Pte Collins’ next entry reads: “22nd May — Walked for miles trying to get to Boulogne. Gerry all round. Feet sore and tired out. Slept in barn at night. Bitterly cold.”

John was still with him, but there were now probably only five or six of them left together. They holed up that night in a wood on a farm belonging to Alpert Panet near the village of Enquin-les-Mines, near St Omer – about 25 miles east of Boulogne. Monsieur Panet later said that they had sought sanctuary in his “roulotte”: a trailer or caravan.

He also remembered that the Durhams were accompanied by a dog that they had acquired along the way.

Surrounded, and not knowing what the dawn would bring, John must have spent that night looking through his letters, thinking about Vi and about how suddenly he was to become a father.

And the wretched dog must have been barking.

Its noise attracted the attention of a German patrol. As dawn broke, they came over to investigate...

What happened next was later the subject of a French police investigation into a possible war crime, but the engagement between the handful of Durhams in the roulotte and the German patrol ended at 7am on May 23, with two Durhams dead, a third badly injured in the foot, and two more – Pte Collins and Pte John Cook – captured.

That was the last that John saw of his letters.

“We were taken into a field, German soldiers speaking to us in French,” wrote Pte Collins in his diary. “At gun point we were made to dig some graves (thinking our end had come) but it was for the lads who had been killed. “God have mercy on us now”.”

John and Pte Collins were then sent by lorry and cattle train through the devastation of German-occupied northern Europe, going without food for more than a week, until they arrived at a Prisoner of War camp in Poland.

Without any news, and the wonders and horrors of the Dunkirk evacuation unfolding in the papers before their very eyes, the folks back home in Sherburn Hill must have been very anxious. Vi in Sherburn Road must have beside herself, crying herself to sleep every night with John’s photograph beneath her pillow.

Perhaps by mid-July 1940, news would have been filtering back that he was alive, but Vi would not have been able to see him for another five long years – he was one of the 13,000 British soldiers still being held prisoner on VE Day.

And this, at the moment, is where our war-torn story ends.

We don’t know want became of John and Vi – when he was released 75 years ago, did he return to her and did they live happily ever after?

We know the story, though, because after the war, French police investigated if the Germans had committed a war crime when two of the five Durhams were killed in the gunfight. They collected all the evidence from the farm, including the letters left in the roulotte, but found no case to answer, so the letters were placed in the archives in Enquin-les-Mines, where they have recently been discovered by historian Gregory Celerse.

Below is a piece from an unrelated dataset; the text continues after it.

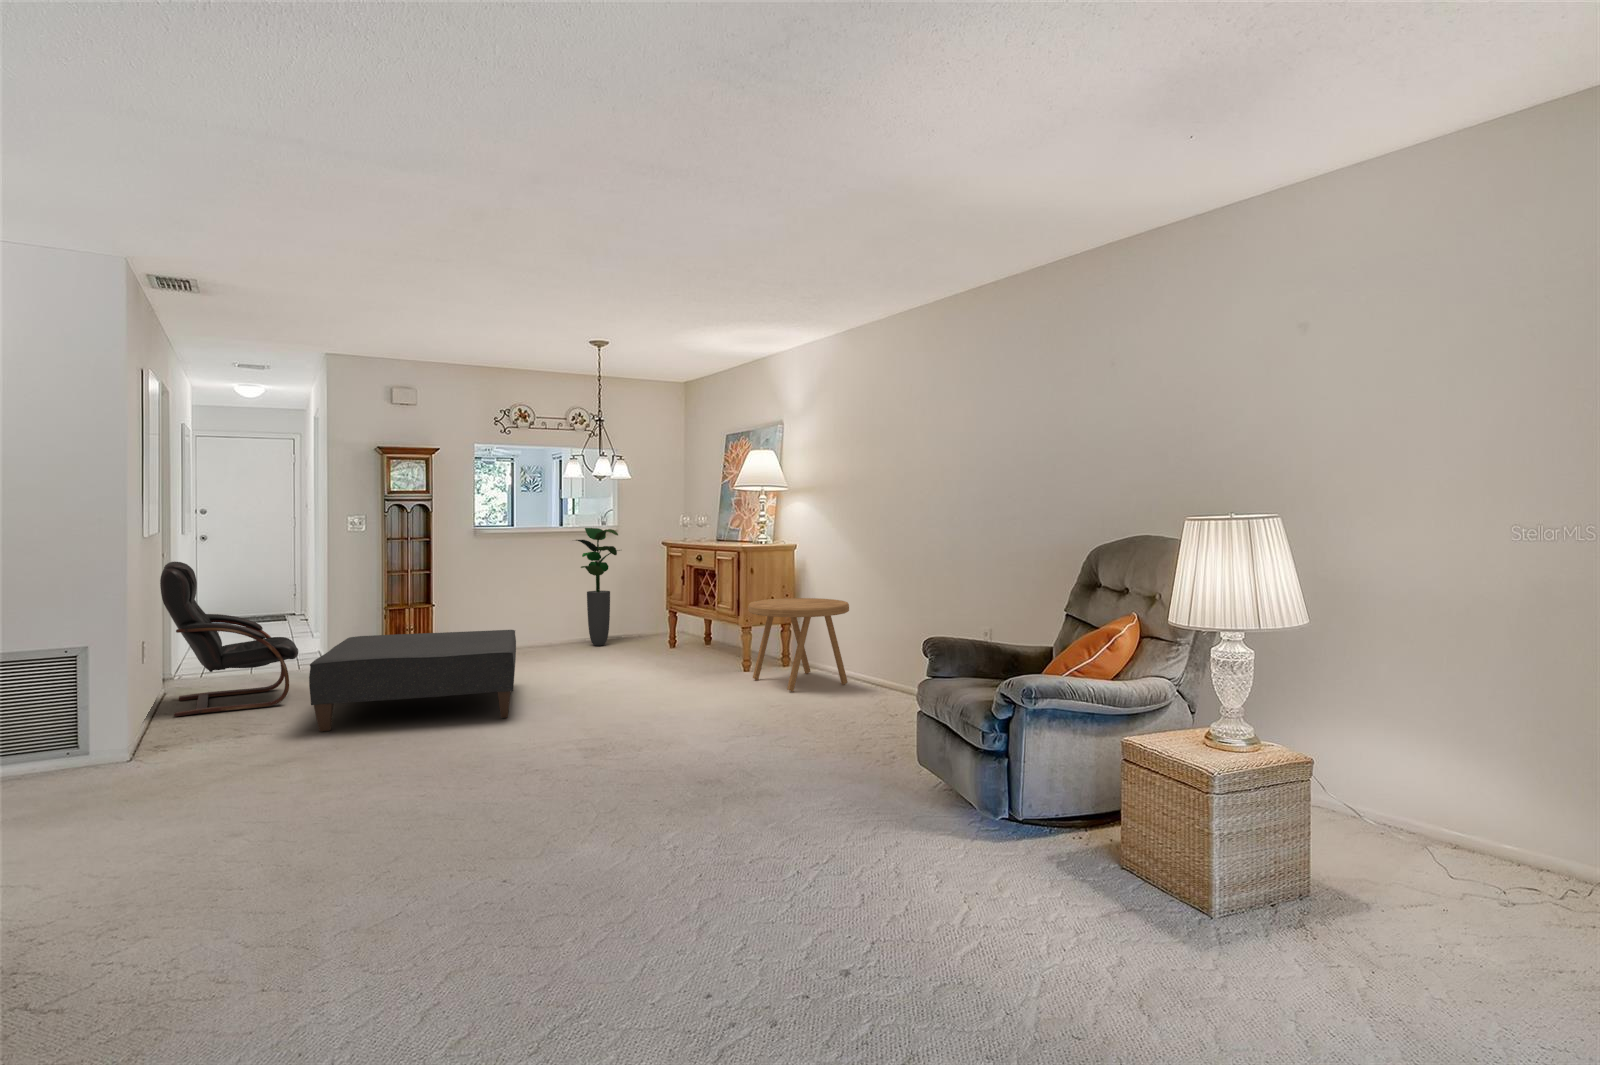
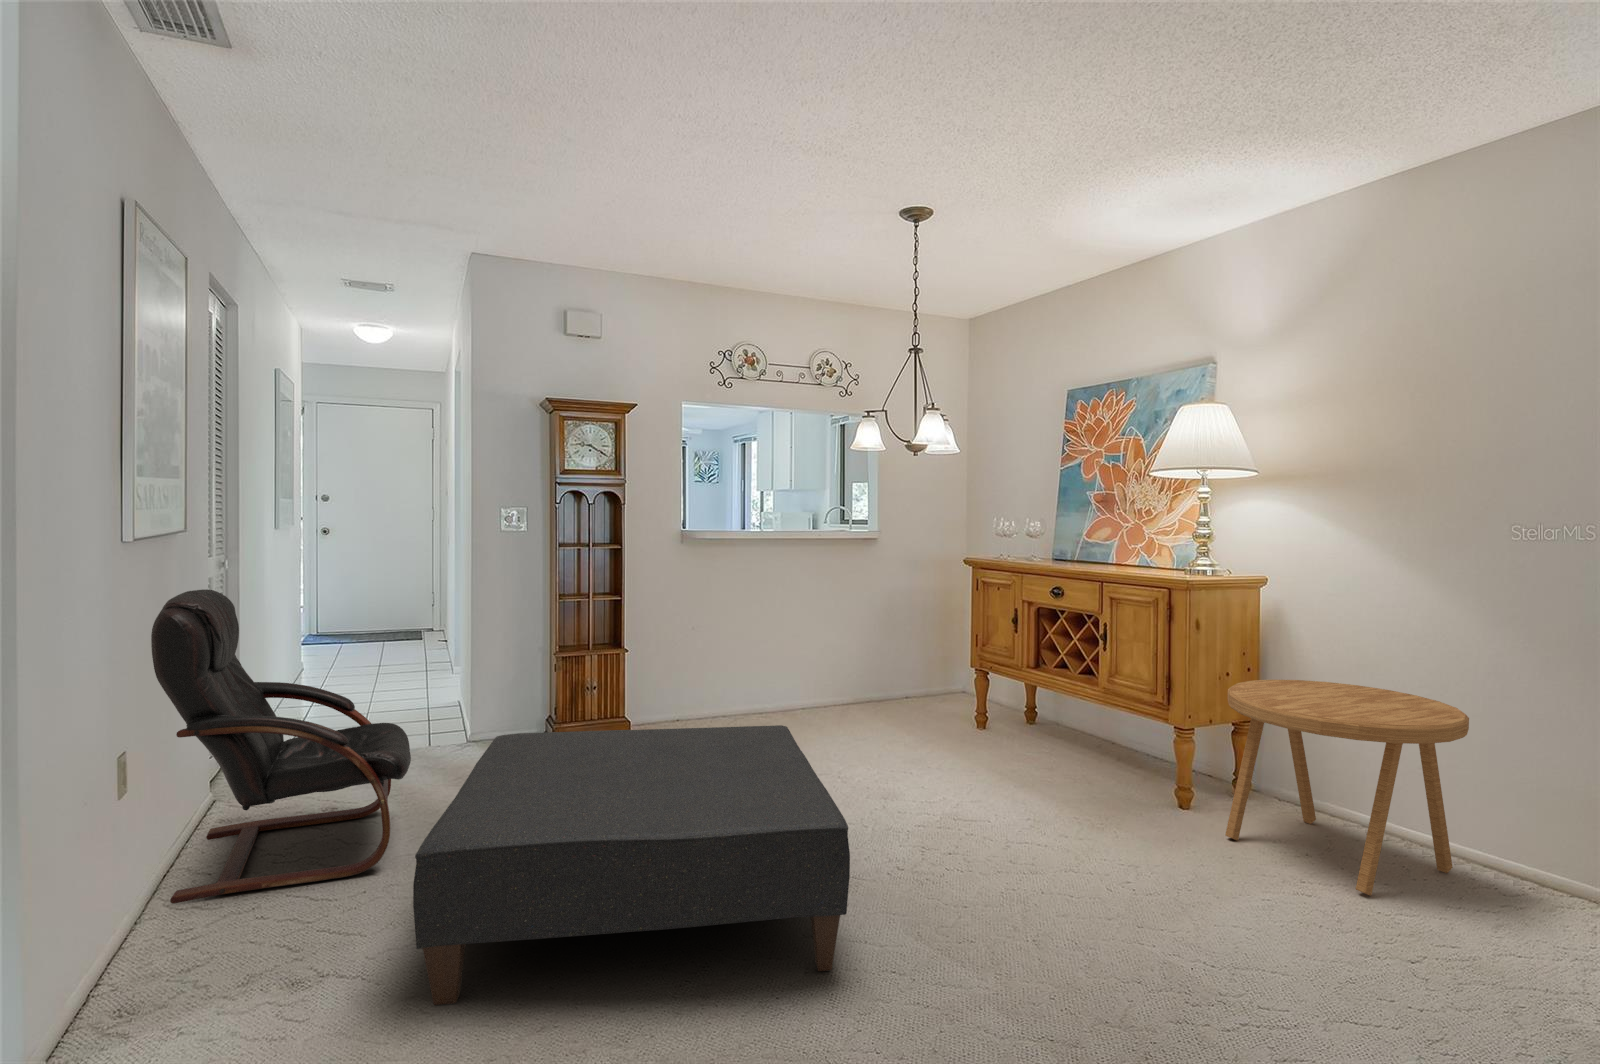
potted plant: present [576,528,620,646] -> none [823,533,902,716]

“I would love to know what happened to Vi and John – I really hope that they got married in the end,” he says. “It would be great to make contact with any descendants, to show them the letters – I’m sure they’d be fascinated.

“I also want to put things right for the other two members of the Durham Light Infantry who were killed that day, because they are still listed as having no known grave and yet I believe I know where they were finally laid to rest.”

The Commonwealth War Graves Commission website simply says that Ptes Gribbin and Woods have their names inscribed on the Dunkirk memorial because the location of their last resting place is lost.

But in his evidence, farmer Panet, who has since died, said that a year after the engagement at the roulotte, the local people of Enquin-les-Mines reburied the two Durhams in the village churchyard where, it is believed, they lie to this day.